Originally Posted by: Davide Carpi 
Numerical recipes is a very good source of knowledge (but I don't know how much the code can be reused for non-personal use without dealing with copyright stuff)
Good point, Davide.
Mathcad/Mathsoft and "Numerical Recipes" origin in the same period [mid 1980].
Many of the Mathcad powerful solvers are practical and most advanced in compacted
form ... Given/Minerr [QuasiNewton, ConjugateGradient, Levenberg-Marquardt,
user], Genfit had very little use but is the core algorithm in the GenfitMatrix
developped by Robert for the Padé rational fraction [a piece of gold].
Given/Find [Maximise/Minimise] c/w symbolic expansion.
The 'root' is also very powerful [Brent, Ridder].
Mathcad gurus of my time who could crack the code are gone [Paul, Tom, Xavier...]
About the 'copyright ®', the issue seems simple.

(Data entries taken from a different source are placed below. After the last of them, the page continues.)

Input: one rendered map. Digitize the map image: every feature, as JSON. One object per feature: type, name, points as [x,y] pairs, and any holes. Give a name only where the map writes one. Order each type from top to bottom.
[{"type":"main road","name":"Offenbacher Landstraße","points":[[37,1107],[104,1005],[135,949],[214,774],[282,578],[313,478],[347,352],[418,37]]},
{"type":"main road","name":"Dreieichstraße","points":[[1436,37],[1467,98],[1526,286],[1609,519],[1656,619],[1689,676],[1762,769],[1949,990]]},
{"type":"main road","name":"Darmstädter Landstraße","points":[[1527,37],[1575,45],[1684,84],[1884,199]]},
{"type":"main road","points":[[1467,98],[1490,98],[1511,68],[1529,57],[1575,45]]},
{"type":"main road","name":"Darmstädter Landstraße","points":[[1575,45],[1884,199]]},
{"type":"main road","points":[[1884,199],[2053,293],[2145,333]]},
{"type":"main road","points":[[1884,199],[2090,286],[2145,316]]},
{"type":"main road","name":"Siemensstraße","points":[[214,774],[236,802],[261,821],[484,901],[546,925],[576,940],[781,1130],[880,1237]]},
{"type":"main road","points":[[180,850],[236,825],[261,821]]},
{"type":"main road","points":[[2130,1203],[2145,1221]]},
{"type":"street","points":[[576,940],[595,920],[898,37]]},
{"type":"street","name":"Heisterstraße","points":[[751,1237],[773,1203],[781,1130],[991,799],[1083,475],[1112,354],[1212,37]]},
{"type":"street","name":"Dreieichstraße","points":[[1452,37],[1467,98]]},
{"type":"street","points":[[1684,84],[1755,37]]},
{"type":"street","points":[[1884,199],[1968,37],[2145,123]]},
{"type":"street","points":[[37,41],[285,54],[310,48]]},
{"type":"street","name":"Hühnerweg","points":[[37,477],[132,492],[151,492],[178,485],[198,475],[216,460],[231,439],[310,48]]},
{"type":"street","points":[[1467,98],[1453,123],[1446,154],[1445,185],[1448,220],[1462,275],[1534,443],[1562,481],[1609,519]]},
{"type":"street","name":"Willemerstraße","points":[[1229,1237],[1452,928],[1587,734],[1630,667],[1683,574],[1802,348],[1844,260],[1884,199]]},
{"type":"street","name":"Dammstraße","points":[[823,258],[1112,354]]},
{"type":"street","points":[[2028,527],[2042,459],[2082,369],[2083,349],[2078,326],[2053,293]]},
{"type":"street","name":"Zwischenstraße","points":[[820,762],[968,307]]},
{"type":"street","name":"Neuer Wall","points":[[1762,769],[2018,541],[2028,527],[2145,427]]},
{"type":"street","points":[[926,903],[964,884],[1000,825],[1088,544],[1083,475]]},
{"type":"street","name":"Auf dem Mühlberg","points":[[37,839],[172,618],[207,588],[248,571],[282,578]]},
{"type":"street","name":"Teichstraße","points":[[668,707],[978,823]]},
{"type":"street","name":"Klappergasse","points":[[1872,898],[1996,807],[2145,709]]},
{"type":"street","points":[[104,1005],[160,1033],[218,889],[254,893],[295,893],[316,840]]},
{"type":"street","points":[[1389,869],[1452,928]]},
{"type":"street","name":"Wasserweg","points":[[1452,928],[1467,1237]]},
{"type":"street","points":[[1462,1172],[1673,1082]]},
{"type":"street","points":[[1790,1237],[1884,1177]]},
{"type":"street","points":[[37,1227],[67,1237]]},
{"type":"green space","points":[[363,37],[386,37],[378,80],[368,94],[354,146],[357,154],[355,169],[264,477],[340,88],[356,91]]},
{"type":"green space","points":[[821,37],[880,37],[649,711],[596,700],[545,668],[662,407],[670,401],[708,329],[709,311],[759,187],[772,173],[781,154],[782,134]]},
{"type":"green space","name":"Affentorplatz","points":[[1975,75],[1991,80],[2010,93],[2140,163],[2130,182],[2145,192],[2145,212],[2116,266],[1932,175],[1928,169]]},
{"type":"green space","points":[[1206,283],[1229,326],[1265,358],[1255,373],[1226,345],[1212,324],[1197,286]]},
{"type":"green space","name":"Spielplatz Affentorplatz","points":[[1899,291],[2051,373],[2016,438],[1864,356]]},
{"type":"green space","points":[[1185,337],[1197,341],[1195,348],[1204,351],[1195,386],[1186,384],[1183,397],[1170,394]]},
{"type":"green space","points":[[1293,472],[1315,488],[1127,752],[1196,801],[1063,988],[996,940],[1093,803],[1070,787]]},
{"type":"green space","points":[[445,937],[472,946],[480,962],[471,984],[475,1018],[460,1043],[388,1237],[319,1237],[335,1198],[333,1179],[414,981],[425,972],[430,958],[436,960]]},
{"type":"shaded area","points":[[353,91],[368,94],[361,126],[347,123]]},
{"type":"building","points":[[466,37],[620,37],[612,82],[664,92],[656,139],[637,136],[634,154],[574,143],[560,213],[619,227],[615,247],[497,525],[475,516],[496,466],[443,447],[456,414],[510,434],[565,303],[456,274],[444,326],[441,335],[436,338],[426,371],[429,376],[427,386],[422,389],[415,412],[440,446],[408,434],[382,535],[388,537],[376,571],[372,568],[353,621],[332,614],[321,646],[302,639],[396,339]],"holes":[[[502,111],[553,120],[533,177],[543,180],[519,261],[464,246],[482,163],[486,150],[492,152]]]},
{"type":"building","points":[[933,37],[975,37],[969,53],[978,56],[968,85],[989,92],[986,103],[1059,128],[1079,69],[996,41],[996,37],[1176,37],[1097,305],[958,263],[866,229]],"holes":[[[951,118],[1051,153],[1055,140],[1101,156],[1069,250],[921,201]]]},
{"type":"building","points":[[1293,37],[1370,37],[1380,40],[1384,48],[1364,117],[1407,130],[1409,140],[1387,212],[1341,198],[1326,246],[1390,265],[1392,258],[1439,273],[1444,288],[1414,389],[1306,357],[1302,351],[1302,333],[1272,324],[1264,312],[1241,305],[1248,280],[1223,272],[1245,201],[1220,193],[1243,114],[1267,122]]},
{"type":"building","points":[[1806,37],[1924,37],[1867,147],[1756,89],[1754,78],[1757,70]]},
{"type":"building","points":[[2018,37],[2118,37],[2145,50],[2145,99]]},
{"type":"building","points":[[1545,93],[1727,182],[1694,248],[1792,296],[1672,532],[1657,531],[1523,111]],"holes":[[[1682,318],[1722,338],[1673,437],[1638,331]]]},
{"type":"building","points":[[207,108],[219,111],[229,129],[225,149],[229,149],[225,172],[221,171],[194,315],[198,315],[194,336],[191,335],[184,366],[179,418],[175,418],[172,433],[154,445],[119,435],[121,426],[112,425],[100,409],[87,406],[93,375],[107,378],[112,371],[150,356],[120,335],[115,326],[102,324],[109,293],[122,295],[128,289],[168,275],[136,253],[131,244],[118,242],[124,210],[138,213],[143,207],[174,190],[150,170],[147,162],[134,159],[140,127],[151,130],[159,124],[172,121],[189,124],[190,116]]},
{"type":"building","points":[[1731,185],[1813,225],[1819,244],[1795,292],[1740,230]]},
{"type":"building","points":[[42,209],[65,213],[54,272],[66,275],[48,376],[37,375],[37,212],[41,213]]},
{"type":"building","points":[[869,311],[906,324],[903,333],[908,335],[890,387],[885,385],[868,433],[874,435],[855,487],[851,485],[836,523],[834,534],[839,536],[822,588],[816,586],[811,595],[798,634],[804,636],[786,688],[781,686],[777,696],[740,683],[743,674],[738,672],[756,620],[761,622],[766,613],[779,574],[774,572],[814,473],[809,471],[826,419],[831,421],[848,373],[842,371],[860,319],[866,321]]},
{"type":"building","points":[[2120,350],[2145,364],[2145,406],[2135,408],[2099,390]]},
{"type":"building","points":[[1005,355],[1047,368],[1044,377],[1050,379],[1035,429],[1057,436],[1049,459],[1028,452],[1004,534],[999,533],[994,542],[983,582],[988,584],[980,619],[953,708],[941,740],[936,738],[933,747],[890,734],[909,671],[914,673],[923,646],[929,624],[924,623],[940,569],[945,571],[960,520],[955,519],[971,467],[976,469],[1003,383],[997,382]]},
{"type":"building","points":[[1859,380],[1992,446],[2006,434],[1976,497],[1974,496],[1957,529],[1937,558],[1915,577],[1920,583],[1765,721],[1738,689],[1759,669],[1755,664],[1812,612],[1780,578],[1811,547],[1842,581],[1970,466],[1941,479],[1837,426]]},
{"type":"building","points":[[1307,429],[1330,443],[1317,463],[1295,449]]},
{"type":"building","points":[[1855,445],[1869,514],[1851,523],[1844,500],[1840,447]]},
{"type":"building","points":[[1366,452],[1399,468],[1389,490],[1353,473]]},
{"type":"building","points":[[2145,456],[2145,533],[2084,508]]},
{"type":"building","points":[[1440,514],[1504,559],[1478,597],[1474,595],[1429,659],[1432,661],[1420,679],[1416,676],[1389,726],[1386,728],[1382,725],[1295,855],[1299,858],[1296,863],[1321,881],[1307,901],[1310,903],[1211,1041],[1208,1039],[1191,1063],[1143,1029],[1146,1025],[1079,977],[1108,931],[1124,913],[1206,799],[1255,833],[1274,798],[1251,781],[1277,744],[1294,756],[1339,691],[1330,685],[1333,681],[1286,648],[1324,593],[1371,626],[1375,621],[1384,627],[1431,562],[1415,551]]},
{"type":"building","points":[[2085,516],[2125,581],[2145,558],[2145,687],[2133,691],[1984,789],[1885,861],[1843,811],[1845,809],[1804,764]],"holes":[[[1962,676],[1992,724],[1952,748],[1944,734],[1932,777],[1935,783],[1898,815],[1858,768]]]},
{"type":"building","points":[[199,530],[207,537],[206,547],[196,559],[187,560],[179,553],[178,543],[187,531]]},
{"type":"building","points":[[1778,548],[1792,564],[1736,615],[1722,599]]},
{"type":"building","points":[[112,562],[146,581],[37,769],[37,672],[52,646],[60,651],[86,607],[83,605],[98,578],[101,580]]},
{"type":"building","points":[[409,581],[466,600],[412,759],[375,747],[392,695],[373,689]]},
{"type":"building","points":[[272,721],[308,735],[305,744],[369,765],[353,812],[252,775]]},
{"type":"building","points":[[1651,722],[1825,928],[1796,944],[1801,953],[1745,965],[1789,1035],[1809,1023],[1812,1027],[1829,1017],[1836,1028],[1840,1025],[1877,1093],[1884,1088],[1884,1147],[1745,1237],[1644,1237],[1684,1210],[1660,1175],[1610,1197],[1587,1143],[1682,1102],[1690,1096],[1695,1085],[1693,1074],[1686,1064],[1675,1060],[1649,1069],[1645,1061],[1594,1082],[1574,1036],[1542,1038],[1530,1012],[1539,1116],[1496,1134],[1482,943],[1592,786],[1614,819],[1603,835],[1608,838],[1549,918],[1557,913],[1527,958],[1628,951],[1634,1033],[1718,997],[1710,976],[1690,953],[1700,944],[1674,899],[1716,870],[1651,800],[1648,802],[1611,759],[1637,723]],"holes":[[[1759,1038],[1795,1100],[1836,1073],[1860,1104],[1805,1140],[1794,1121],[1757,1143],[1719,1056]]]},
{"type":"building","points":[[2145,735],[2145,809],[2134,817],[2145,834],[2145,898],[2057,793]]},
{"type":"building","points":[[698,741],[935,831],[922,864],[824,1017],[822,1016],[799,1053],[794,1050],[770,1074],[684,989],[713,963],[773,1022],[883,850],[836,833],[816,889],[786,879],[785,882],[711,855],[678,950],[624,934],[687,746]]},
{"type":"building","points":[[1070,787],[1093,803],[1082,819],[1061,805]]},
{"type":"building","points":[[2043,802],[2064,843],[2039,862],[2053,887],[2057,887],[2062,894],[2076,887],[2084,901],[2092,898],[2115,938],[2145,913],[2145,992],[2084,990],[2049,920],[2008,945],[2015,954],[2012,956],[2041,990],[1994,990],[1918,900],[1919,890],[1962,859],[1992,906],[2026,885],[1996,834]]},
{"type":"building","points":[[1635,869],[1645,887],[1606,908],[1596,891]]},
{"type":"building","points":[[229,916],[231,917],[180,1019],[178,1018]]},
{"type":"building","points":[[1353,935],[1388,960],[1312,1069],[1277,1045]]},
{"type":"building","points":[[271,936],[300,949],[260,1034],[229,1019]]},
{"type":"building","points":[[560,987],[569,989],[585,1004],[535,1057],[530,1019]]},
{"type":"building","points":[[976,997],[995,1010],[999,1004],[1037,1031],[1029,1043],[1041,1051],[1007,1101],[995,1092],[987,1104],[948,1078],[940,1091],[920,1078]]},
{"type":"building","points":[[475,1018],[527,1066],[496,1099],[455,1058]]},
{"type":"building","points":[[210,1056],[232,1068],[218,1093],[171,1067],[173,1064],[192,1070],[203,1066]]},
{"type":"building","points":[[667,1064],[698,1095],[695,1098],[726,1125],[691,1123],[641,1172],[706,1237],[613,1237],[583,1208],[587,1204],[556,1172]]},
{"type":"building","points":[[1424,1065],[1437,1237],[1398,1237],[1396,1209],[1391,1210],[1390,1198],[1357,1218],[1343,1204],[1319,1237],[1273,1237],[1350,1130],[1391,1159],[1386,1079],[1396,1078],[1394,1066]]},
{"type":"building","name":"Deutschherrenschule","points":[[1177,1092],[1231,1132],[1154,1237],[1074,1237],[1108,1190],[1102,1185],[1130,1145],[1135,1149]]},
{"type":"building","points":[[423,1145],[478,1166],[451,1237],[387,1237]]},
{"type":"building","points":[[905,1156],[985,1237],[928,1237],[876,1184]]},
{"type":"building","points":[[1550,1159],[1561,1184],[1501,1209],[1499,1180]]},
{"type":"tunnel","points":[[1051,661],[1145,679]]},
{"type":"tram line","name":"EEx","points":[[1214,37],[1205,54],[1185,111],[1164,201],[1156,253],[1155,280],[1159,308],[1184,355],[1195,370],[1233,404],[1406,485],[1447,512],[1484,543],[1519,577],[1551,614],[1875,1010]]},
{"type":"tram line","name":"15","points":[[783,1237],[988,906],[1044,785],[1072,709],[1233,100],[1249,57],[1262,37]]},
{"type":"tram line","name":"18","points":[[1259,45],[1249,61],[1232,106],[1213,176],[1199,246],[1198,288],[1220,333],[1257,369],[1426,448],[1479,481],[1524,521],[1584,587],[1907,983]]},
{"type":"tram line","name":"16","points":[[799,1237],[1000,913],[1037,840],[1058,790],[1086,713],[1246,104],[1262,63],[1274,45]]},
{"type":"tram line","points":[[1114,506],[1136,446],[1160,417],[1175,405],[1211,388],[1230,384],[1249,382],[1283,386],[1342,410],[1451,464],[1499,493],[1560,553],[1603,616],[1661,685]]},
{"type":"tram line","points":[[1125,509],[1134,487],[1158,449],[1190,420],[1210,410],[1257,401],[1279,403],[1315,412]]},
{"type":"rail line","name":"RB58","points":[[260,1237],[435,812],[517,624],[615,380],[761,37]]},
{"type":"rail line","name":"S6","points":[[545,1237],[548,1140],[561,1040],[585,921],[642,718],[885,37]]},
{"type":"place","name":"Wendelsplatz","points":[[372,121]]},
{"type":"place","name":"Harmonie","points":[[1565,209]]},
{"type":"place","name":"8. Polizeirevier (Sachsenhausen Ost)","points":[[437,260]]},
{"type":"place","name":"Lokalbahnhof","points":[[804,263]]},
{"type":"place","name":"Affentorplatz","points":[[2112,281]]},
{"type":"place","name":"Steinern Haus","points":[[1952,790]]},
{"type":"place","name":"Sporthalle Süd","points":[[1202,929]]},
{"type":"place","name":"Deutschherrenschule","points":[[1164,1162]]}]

Purchase the book, which is in
the public domain, apply as you wish... crack the Mathcad code in China where there
is no 'copyright'.
The attached image is Mathcad 11. Should be same in Mathcad 15, easy for 15 users.
Once in Mathcad 15 by some Smath users, then attempt to "convert" Smath.
In Mathcad 11: independent of ORIGIN 0 or 1. The plot is matrix in any color, in Smath
it will be grayscale unless Alex can make it RGB.
Something simple to crunch for you collabs asking for Mathcad 15 => Smath conversion.